La décharge de Saint Domingue, appelée Duquesa, regroupe 80% des déchets solides de Saint-Domingue420 camions poubelles y déversent chaque jour leurs lots de déchets carnés, ménagers et industriels, sans parler des eaux usées qui terminent également dans la décharge. Au cœur de ces montagnes d’ordures, 900 collecteurs appelés « busos » (« plongeurs »..) travaillent dans des conditions de vie inhumaines. Leur connaissance est en revanche précieuse. Ils sont devenus des experts du recyclage. Parmi les déchets plastiques, ils reconnaissent sans hésitation le polyéthylène, le polypropylène et le PET, seuls types de plastiques ayant de petits débouchés dans la région.  

« Les busos récupèrent ce qu’ils peuvent afin de les vendre aux gérant de la décharge qui ont monté une association afin de bénéficier d’un marché juteux puisqu’ils me revendent au prix fort la matière récupérée à bas prix… », témoigne Jorge Rizek, grossiste entrepreneur. Après ce premier tri dans la décharge, les grossistes nettoient, déchiquètent et trient le plastique par couleurs  « Il nous est possible de préparer jusqu’à trois tonnes de déchets par jour avec moins de 10 personnes mais nous dépendons fortement de la quantité que nous parvenons à récupérer de la Duquesa», explique le grossiste.

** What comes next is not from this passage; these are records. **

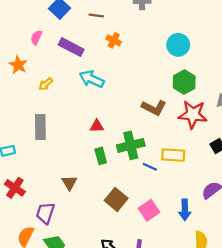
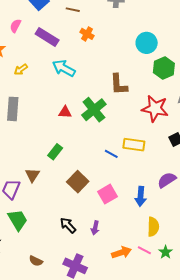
green hexagon: (184, 82) -> (164, 68), moved
brown L-shape: (154, 108) -> (119, 84), moved, turned 55
green cross: (131, 145) -> (94, 110), moved, turned -30
green rectangle: (101, 156) -> (55, 152), moved, turned 49
brown triangle: (69, 183) -> (32, 175), moved

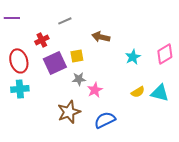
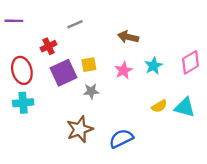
brown arrow: (101, 37) -> (128, 37), moved
pink star: (95, 90) -> (124, 70), moved

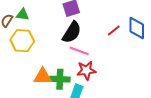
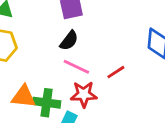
red line: (114, 31) -> (116, 72), moved
black semicircle: (72, 32) -> (69, 41), size x0.7

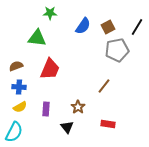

La matière est ensuite exportée à l’étranger ou revendue localement à des entreprises de recyclage comme Frankenberg également visitée en compagnie de Ginny Heinsen. Une bonne partie de leur mobilier de jardin et produits ménagers sont fabriqués à 100% à partir de plastique recyclé ! Un cercle vertueux puisque le produit recyclé est à priori recyclable ! 

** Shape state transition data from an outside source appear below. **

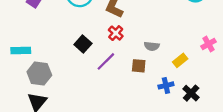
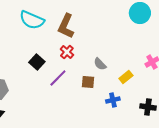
gray semicircle: (152, 46) -> (100, 64), turned 40
black cross: (191, 93) -> (148, 107), moved, turned -35

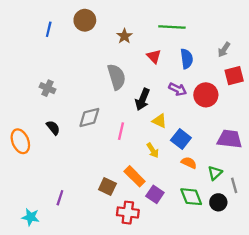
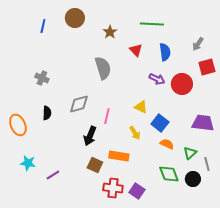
black arrow: (143, 99) -> (90, 136), moved
black semicircle: (53, 128) -> (47, 113), turned 40
orange rectangle: (135, 176) -> (119, 156), turned -36
purple square: (155, 194) -> (137, 191), moved
purple line: (60, 198) -> (53, 175), turned 40
cyan star: (31, 217) -> (28, 163), moved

En plus de la Duquesa, les rues de Saint Domingue ont leur propre réseau de recyclage avec des points de collectes qui récupèrent plus facilement le métal, l’aluminium et le carton. « La filière du plastique recyclé est très difficile. Le prix du PET s’est par exemple effondré en un an avec la chute du pétrole et la fermeture de certains débouchés en Chine » explique Jadame Gonzalez, responsable d’un point de collecte en ville qui récupère chaque mois 2 à 3 tonnes de déchets plastiques ramassés par les collecteurs de rues de la capitale.  

Un réseau en place qui pourrait évoluer, s’améliorer grâce à des technologies de valorisation énergétique comme celle proposée par la Fondation qui ouvre de nouvelles perspectives de gestion locale tant au niveau du traitement des déchets plastiques que de la création de valeur et de la production d’énergie.